Paling enak itu memaknai hikmah lewat makanan. Jika dimakan terasa pahit, ini salah satu pertanda hati sedang sedih sakit. Jika makanan manis, yang diharapkan tentu suasana riang harmonis.
Di kalangan warga Tionghoa, pemilihan jenis makanan, disesuaikan dengan suasana hati. Misal, fu mak cah. Fu itu pahit, mak berarti kelembutan. Fu mak cah, dimakan pada saat sedang menghayati kepahitan hidup. Menanam pare di pekarangan rumah pun tidak disarankan. Maksudnya agar hidup tidak pahit terus menerus.
Jika sedang berpindah rumah, jangan membawa roti Khong Guan.
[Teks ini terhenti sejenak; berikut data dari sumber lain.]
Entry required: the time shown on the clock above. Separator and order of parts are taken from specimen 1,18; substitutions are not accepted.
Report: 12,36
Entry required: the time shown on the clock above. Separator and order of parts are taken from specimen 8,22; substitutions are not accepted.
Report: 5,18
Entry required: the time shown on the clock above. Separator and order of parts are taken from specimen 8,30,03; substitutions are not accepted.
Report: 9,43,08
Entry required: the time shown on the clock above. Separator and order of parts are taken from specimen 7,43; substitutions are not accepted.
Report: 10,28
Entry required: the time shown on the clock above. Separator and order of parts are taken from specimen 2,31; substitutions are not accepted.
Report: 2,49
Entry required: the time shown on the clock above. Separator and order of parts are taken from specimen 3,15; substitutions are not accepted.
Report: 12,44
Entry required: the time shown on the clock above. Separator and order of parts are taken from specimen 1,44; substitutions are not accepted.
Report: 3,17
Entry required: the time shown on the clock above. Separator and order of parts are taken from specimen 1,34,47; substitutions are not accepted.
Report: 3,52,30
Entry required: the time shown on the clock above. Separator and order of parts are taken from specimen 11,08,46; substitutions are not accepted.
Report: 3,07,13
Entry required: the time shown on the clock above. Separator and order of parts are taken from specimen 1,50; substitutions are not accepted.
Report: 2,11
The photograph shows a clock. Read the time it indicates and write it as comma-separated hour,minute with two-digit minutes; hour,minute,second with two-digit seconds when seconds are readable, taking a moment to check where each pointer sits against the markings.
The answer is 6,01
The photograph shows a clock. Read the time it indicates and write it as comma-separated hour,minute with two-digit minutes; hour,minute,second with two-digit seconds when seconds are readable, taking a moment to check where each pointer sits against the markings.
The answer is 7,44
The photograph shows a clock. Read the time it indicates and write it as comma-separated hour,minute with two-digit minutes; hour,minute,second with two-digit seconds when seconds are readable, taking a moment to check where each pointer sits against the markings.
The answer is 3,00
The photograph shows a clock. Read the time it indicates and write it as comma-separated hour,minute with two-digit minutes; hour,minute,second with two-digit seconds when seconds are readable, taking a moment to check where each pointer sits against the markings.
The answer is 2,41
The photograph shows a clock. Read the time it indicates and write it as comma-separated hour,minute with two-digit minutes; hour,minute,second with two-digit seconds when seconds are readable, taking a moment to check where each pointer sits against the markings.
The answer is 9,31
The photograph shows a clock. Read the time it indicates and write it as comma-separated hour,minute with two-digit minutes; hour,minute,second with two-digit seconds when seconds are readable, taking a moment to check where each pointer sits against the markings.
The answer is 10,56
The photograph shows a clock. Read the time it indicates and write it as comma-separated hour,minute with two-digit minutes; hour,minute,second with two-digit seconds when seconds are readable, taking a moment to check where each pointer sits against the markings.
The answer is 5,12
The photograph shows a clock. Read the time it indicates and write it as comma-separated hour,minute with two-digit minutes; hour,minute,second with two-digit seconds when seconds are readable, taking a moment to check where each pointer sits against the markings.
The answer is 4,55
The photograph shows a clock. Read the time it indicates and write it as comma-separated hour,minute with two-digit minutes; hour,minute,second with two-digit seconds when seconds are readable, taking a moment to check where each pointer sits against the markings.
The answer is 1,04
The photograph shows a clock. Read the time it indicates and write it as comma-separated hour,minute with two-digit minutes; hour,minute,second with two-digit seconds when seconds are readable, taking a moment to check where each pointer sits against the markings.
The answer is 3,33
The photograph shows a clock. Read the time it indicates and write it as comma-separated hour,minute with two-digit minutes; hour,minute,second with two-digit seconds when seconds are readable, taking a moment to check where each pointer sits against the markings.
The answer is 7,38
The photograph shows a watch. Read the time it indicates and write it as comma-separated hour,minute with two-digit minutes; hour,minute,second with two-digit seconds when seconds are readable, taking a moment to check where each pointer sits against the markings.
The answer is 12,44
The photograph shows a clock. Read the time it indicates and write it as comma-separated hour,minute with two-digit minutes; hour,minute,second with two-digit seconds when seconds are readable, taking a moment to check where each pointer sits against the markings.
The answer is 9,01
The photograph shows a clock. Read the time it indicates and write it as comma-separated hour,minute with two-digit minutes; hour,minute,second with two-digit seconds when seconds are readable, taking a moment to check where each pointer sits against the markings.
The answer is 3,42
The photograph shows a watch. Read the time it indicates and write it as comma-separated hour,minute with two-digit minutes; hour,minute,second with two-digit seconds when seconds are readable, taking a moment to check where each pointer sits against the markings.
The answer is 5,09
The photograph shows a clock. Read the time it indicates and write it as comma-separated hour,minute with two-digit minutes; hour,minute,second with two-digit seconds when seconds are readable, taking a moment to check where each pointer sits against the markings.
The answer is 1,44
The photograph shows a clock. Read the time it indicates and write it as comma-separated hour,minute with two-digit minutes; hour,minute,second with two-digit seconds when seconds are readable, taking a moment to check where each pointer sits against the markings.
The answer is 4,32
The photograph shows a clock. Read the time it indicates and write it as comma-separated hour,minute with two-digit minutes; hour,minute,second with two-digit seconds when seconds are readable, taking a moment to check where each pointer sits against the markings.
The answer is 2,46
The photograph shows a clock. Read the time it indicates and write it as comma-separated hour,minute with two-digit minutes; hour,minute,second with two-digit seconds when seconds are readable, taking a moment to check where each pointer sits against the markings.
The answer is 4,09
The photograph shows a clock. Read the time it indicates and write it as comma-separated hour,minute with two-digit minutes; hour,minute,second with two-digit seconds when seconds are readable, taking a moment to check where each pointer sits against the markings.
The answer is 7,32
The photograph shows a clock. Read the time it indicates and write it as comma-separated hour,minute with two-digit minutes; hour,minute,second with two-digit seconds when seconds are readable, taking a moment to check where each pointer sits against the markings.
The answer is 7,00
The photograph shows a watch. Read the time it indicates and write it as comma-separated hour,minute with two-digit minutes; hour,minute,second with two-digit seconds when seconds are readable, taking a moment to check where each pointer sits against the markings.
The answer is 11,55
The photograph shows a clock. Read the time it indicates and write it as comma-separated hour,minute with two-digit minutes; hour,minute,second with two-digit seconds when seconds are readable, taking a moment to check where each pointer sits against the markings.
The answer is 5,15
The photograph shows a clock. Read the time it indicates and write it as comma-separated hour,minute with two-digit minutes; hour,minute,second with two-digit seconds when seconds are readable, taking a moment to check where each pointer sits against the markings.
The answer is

Lebih baik kue mangkok. Karena berpenampilan mekar, maka harapannya rezeki juga akan bermekaran.
Hidangan ketika perhelatan pernikahan juga begitu. Menghidangkan menu bakso, berharap sangat janji berdua terus membulat, hingga mengantarkan hidup rukun hingga ke akhirat.
Jika menjenguk orang sakit, jangan membawa buah semangka atau si kua. Si, selain angka empat, sekaligus juga berarti mati.
Falsafah Jawa tentang makanan juga ada. Urap sayur kacang panjang, tidak dipotong, tapi dibiarkan tetap panjang mlolor, agar umur dan kemakmuran panjang pula. Nasi sebagai lambang, ada yang boleh atau tidak boleh diliwet, nasi kuning, nasi tumpeng, dan lain-lain.
Pernah dengar Nasi Berkat ? Ini varian nasi yang dibagikan ke tetangga dan handai taulan. Lauknya : terik daging, mi goreng Jawa, serta sayuran atau janganan.
Tradisi berkat, berharap agar mendapatkan karunia atau rahmat Tuhan, hingga mendatangkan kebaikan bagi kehidupan manusia.
Harapan batiniah acap dilambangkan sesuai dengan budaya yang berlain-lainan. Contohnya ya berkatan itu, yang sejatinya wujud harapan yang dilambangkan. "Gratia gratiam parit". Berkah akan melahirkan berkah pula.